When you refinance your loans they look at your debt-to-income ratio.   As the name implies, a debt-to-income ratio is the percentage of your income that is committed to debt payments each month.  Lenders typically like this to be less than 40%.  So, for example, if you make $100,000 a year and have a car loan of $500, you have a debt-to-income ratio of 6% ($100,000/12 = $8333/month, $500/$8333 = 6% of your monthly income goes to debt repayment).  Because lenders typically will only loan up to 40% DTI, this particular borrow only has about $2833 each month that can be used for loan payments.  Buying a home with a monthly mortgage of $1833 would reduce the amount of income available to $1000.  For the typical law graduate with $140,000 in debt, this means the best refinance option available to them would be 18 years at an average of 5.25%.  The same individual who did not buy a house but rented an apartment for $1000/month would have $1833 available for loan repayment. This results in a loan payment of $1789 for 8 years at 5.25%.  You cut 10 years off your repayment plan!

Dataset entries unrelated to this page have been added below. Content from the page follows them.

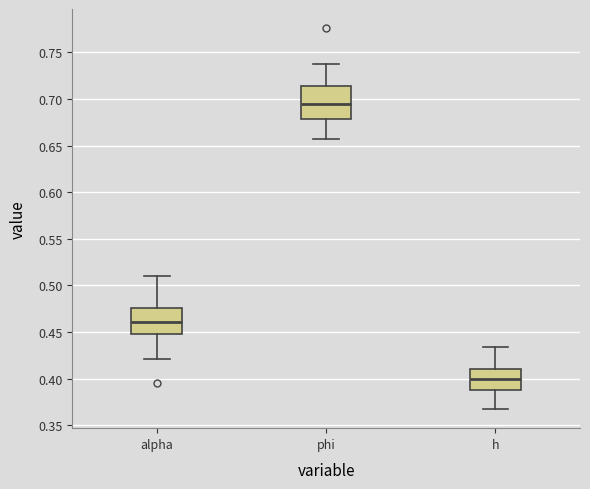

Which box is the tallest, from its lower edge to its upper edge?

phi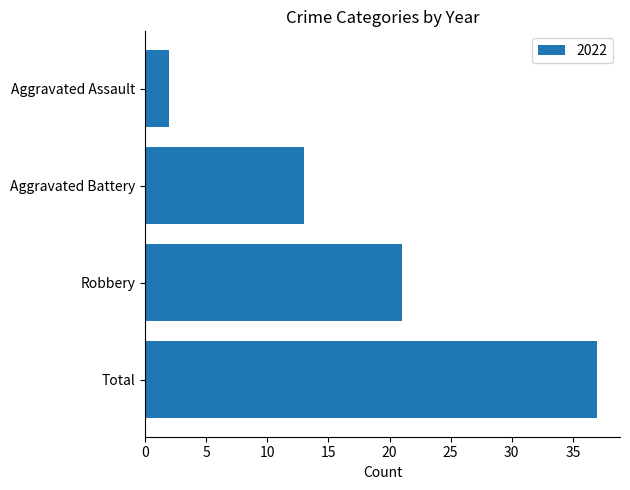

Rank the categories by value from lowest to highest.

Aggravated Assault, Aggravated Battery, Robbery, Total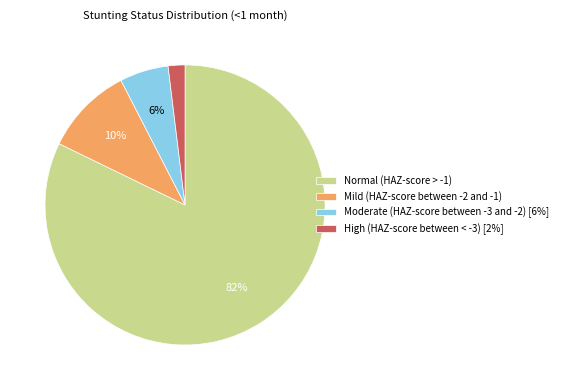

Which slice is the largest?

Normal (HAZ-score > -1)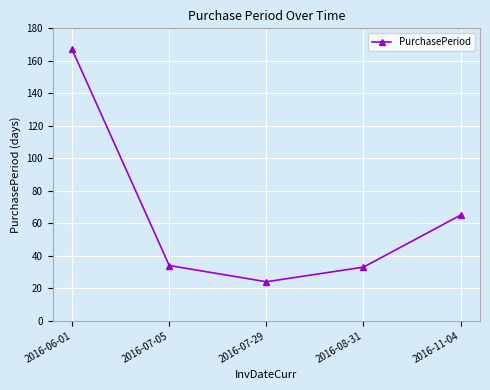

At which category does the data reach its first local valley?

2016-07-29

But perhaps you plan on sharing that home with a roommate so that your actual housing expense is around $950? That’s a smart move. But be aware that the various student loan lenders may not count your roommate’s income in their calculation of your debt-to-income ratio.  Over the past four years, I’ve purchased four homes while also refinancing my student loans 5 times.  Every time I’ve had a student loan refinancing denied (it happens!) was because I had just purchased a home.

My best advice if you plan to buy a home is refinanced your student loans first, then buy.  But, of course, be aware that student loan payments will affect the amount that you can qualify for with a home mortgage.  (Sometimes it seems you just can’t win, huh?)

3.  Check Rates with Multiple Student Loan Refinancing Companies

There are a lot of banks in the student loan game. Two that I have personally refinanced with are Earnest and Sofi.  While the underwriting criteria are similar, I’ve found major differences between being approved versus denied for refinancing, as well as your ultimate rate. Check your pre-approval will not affect your credit score, so it’s worth taking a look at multiple banks to figure out the most competitive option.

Bonus Tip: Pass the Bar Exam.

This one is for other lawyers. Most student loan refinancing companies require that you pass a bar exam and have a job offer in order to refinance your loans.  I would imagine there are similar requirements for other professionals that require certification.  Not to add stress to an already stressful process, but realize that you need to get through the bar exam before you refinance your loans.

 

Finally, if at first you don’t succeed, then try, try again.  High interest rates will kill your ability to pay off student loans.  A common issue for a declined refinance application is a low credit score.  Work diligently to improve your score (typically by paying down credit card debt and removing delinquencies) and then apply again in 3-6 months.